2 Tips for Removing Pet Stains from Your Flooring
Having a dog or cat as a pet is wonderful, but it also brings with it a lot of responsibility. One of the responsibilities of owning a pet is potty training them. While this is possible, you are likely going to have some hiccups along the way in the form of accidents on your flooring. The key when this happens is to clean the pet stains effectively so that they don't cause permanent damage to your flooring. This article is going to discuss two tips for removing pet stains from your flooring.
Use Vinegar and Baking Soda
An at-home treatment for cleaning up a pet stain that is new is going to include vinegar and baking soda. As soon as you see the stain, you are going to want to first dry it up the best that you can using a towel. Once you have done this, you will then use vinegar to wet the entire area. Next, you are going to want to pour baking soda on top. This is going to effectively remove the stain while at the same time neutralizing and thus removing the smell of pet urine.
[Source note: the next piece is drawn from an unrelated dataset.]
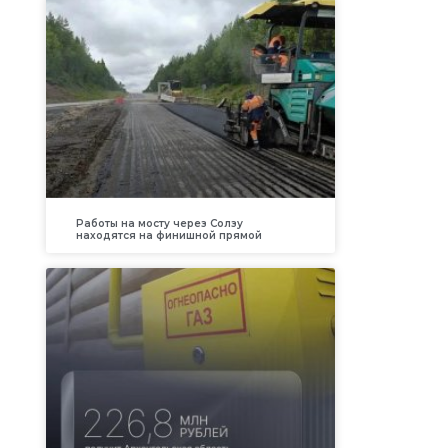
Работы на мосту через Солзу
находятся на финишной прямой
Use a Carpet Cleaner When the Stain Has Set
If your dog or cat has a bad habit of going to the bathroom on the carpet in a particular area, or if you were out of town and didn't happen to catch a location where you pet went to the bathroom, this can lead to staining. Not only are these areas going to be unsightly because they are stained a particular color, but they are also likely going to smell like the urine or feces that sat in this area or has built up in the area over time. An effective method for reducing both the stain and the smell is to use a carpet cleaner. Whether your are renting one or using your own, you want to make sure that you use a cleaner that is specialized for pet stains, and you want to go over the area very slowly several times. This is going to allow you to extract even the deepest stains and odors, giving you the best chance to make your carpet look and smell like new once again. However, if you notice that you still smell an odor even after your carpets have dried, then the odor likely got into the carpet pad that is located underneath the carpet. If this is the case, you are going to need to consider replacing your pad.